*** Text passage ***
Theme 2: Make it easier for teams to onboard to the observability stack

Adding a new service to the observability stack today is a complicated and not well understood process. Adding new metrics to the source side is also only partially understood. We should create as the right tools and abstractions to make it so that all our customers can self-service onboarding to the system. This will also have the benefit that the system will become easier to maintain.

Goals within this theme

  • Provide reference tooling for teams to onboard themselves to the observability stack (helm charts, cloud run configs)
  • Create reusable abstractions that can be used for a wide variety of systems within GitLab and are easy to self-service
  • Improve our cardinality of metrics and educate teams on the best practices, making it easy to do the right thing and hard to do the wrong thing, and create a feedback loop to help iterate over improvements
  • Create well understood patterns to add metrics at the source side (LabKit, etc)

Theme 3: Make the observability stack easier to manage and maintain

In order to work efficiently, we make data driven decisions on the health of our system, improve the ease of use for ourselves and for other teams, and make certain that we’re focusing on self-service.

Goals within this theme

  • Set SLOs for availability and correctness of observability tools (metrics, logging, capacity planning, etc)
  • Set SLOs for mean time for changes to take effect for metrics and observability deployments
  • Use capacity planning to forecast saturation for all aspects of the observability stack
  • Improve deployment tooling for observability deployments (helm files, deployment tools, etc)
  • Split the runbooks repository into smaller, self contained repositories
  • Create a cost effective and easy to manage logging solution
  • Push capacity planning as far left as possible (docs on how to use it, live grafana views, etc)
  • Create a system to audit metrics, logs and dashboards to delete data that no one uses

Theme 4: Improve our ability to answer FAQ from the past and unknown questions for the future

We’ve had a number of situations where lack of observability into aspects of our environment has cost us time, money, and availability. We need to constantly iterate to improve how we are able to observe our environment by providing appropriate tools and data to the teams who own the services.

Goals within this theme

  • Increased redis key analysis to better understand how we use Redis

We have had multiple incidents and multiple issues where a subset of keys have either been unused and were wasted space or grew substantially without anyone realizing it until it was too late. We also have very little knowledge of which teams own which pieces of data within redis which makes additional analysis even harder. We need to improve our ability to understand how we’re using shared data resources so that we improve how we use them.

  • Improve database analysis and observability

Database scale is a core problem for us and our engineering teams are dealing with regular and also not so well known problems due to the scale of the database systems we run. They need database observability tech beyond what you’d usually expect to aid database analysis and getting insights into scaling bottlenecks we need to resolve.
*** End of Text passage ***
*** Data shown ***
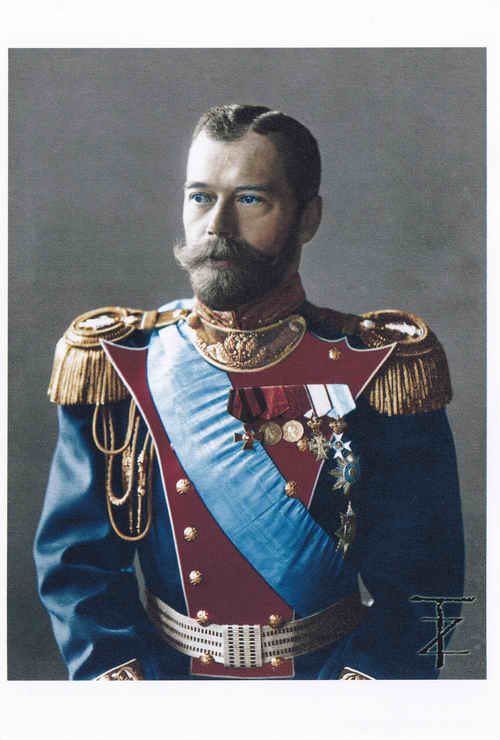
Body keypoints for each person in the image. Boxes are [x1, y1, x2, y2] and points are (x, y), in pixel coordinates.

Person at [34, 104, 464, 680]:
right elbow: (76, 571)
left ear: (308, 218)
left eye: (250, 199)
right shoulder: (122, 362)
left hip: (332, 689)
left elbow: (426, 583)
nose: (218, 226)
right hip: (162, 692)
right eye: (200, 197)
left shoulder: (379, 369)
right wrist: (130, 691)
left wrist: (361, 700)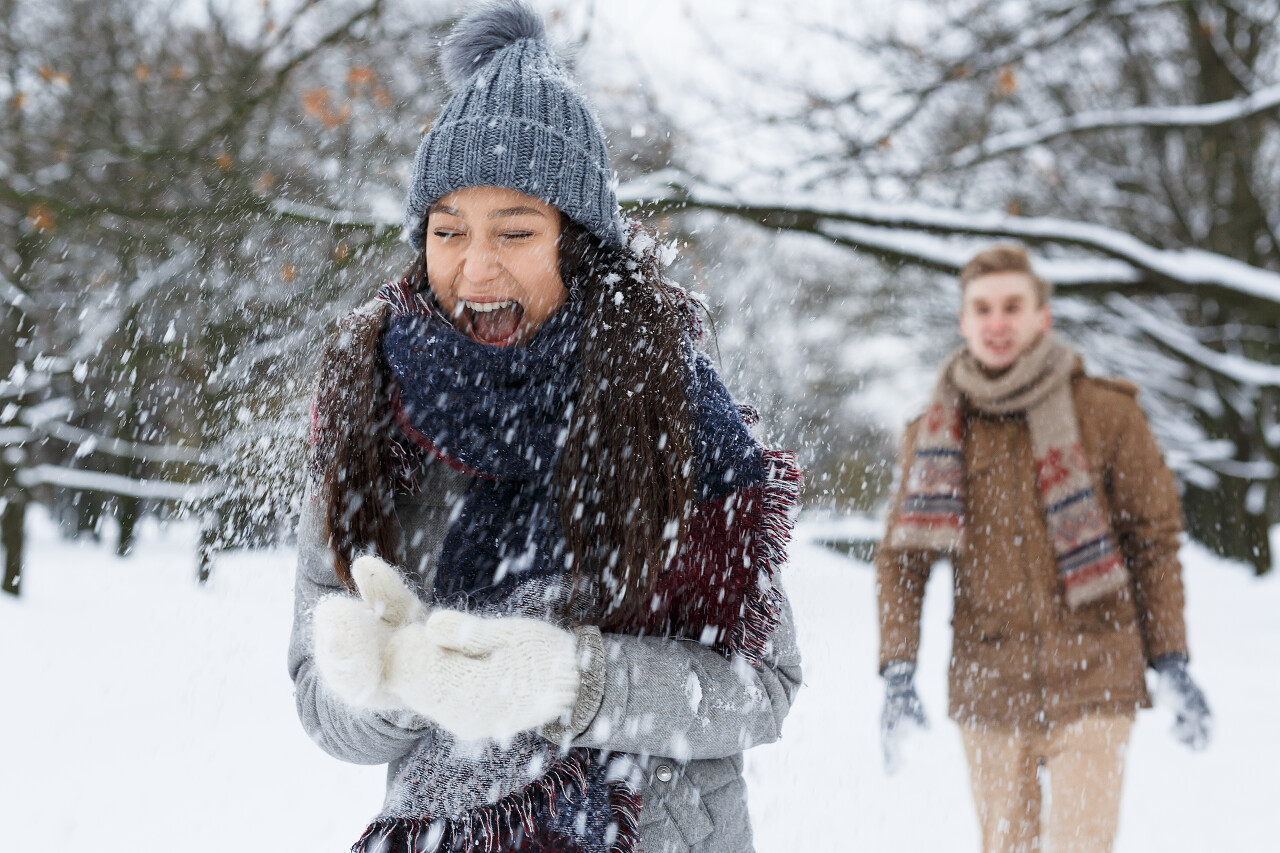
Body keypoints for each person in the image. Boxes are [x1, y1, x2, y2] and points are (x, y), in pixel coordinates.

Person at [287, 4, 803, 852]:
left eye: (516, 231)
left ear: (578, 242)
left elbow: (762, 688)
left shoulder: (670, 408)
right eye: (447, 230)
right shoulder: (375, 414)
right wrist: (389, 678)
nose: (475, 266)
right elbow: (319, 706)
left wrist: (575, 681)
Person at [875, 244, 1212, 853]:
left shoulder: (1107, 413)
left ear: (1041, 317)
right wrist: (898, 668)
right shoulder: (932, 432)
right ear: (963, 321)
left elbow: (1152, 544)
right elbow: (903, 560)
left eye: (1012, 306)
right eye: (982, 308)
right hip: (989, 681)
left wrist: (1172, 659)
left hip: (1096, 673)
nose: (997, 322)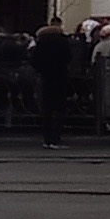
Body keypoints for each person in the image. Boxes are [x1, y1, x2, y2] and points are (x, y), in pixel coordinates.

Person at [29, 17, 74, 148]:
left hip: (45, 77)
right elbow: (68, 57)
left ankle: (47, 138)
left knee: (46, 109)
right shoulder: (62, 40)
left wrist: (42, 70)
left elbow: (34, 60)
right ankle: (56, 137)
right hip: (60, 77)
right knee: (60, 108)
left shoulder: (41, 41)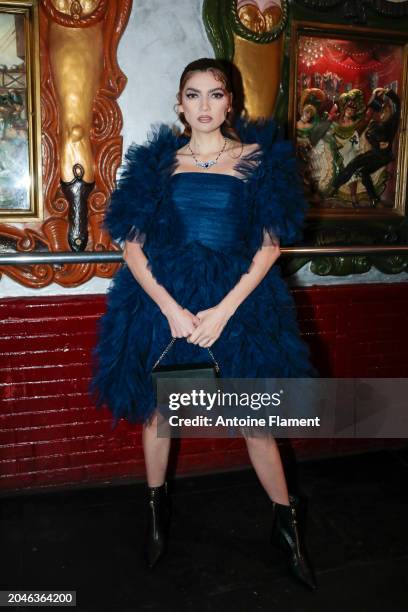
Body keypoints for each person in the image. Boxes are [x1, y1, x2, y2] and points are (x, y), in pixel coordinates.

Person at [91, 58, 318, 590]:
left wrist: (225, 310)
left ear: (230, 102)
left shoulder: (257, 159)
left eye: (216, 95)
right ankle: (156, 513)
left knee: (256, 425)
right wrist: (170, 308)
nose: (205, 106)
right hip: (165, 305)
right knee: (159, 416)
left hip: (237, 306)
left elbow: (269, 246)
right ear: (179, 103)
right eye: (193, 96)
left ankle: (287, 527)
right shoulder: (159, 164)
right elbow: (131, 244)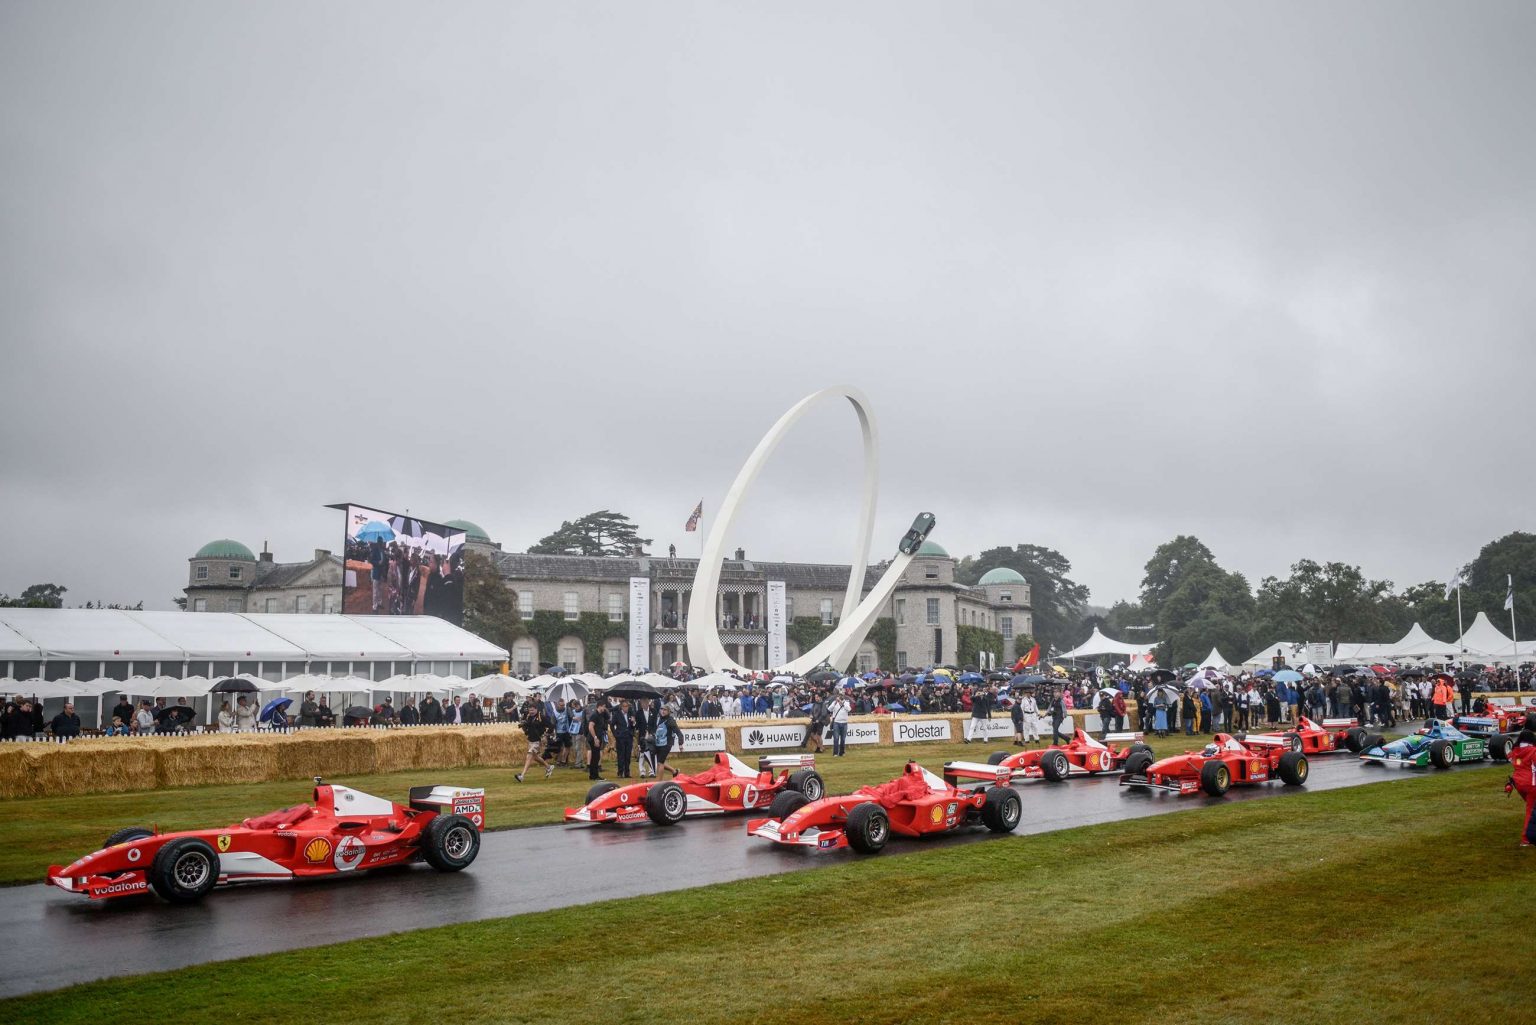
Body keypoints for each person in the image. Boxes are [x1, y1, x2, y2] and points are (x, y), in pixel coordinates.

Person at [1505, 729, 1536, 847]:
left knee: (1532, 809)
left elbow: (1509, 758)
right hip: (1531, 784)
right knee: (1531, 811)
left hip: (1518, 783)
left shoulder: (1515, 750)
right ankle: (1526, 838)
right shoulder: (1533, 751)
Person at [514, 702, 555, 782]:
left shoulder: (542, 717)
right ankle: (548, 767)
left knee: (529, 756)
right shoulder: (529, 716)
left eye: (532, 710)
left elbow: (551, 726)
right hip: (531, 739)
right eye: (530, 710)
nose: (531, 712)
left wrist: (546, 735)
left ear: (536, 709)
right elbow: (528, 725)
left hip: (538, 740)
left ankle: (522, 775)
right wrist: (523, 725)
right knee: (535, 757)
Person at [652, 703, 683, 777]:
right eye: (661, 709)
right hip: (658, 743)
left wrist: (680, 744)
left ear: (669, 711)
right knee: (660, 762)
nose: (662, 711)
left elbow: (679, 733)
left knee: (660, 763)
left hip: (667, 744)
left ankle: (659, 783)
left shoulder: (671, 721)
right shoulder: (659, 719)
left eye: (665, 710)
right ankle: (674, 771)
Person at [612, 699, 635, 778]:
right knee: (621, 755)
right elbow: (612, 725)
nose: (626, 708)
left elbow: (633, 726)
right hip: (620, 737)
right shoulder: (617, 714)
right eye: (624, 707)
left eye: (627, 706)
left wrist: (633, 722)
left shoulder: (630, 714)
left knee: (628, 755)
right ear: (621, 707)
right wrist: (616, 734)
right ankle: (620, 772)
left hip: (629, 736)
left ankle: (627, 772)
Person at [828, 690, 851, 757]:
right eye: (839, 695)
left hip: (844, 723)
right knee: (836, 738)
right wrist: (835, 703)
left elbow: (849, 709)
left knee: (843, 739)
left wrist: (841, 703)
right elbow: (829, 709)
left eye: (842, 695)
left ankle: (842, 752)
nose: (840, 697)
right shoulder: (834, 702)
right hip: (836, 723)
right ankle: (835, 753)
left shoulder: (846, 702)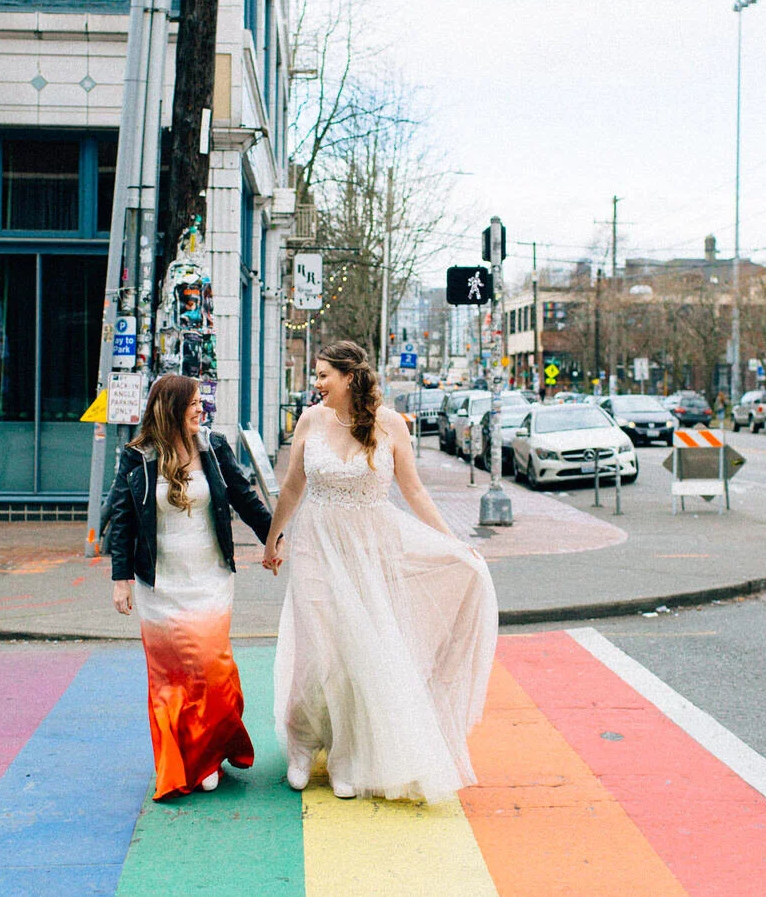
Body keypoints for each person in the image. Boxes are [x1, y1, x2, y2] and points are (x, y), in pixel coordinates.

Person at [262, 340, 499, 803]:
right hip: (316, 544)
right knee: (318, 652)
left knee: (353, 655)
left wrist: (453, 543)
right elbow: (292, 488)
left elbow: (414, 491)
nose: (317, 384)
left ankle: (347, 756)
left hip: (369, 549)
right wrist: (273, 540)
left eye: (323, 375)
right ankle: (302, 743)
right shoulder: (310, 420)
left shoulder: (390, 425)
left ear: (349, 378)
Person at [107, 374, 273, 800]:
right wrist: (121, 579)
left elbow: (244, 497)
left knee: (213, 671)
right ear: (171, 408)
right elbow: (122, 520)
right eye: (195, 403)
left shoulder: (214, 450)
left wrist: (274, 537)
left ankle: (211, 750)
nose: (203, 409)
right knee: (172, 679)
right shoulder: (138, 457)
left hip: (210, 578)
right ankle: (187, 761)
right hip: (159, 584)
*** End of Data shown ***
Decide whether each statement below agrees with the observability stack text, and answer yes or no, quoting the words of the text that settle it. 1. Adding a new service to the observability stack is currently a simple, well understood process. 2. One goal for making the stack easier to manage is to break the runbooks repository into smaller repositories. 3. The teams know well which teams own which data within Redis.

1. No: "Adding a new service to the observability stack today is a complicated and not well understood process."
2. Yes: "Split the runbooks repository into smaller, self contained repositories"
3. No: "We also have very little knowledge of which teams own which pieces of data within redis"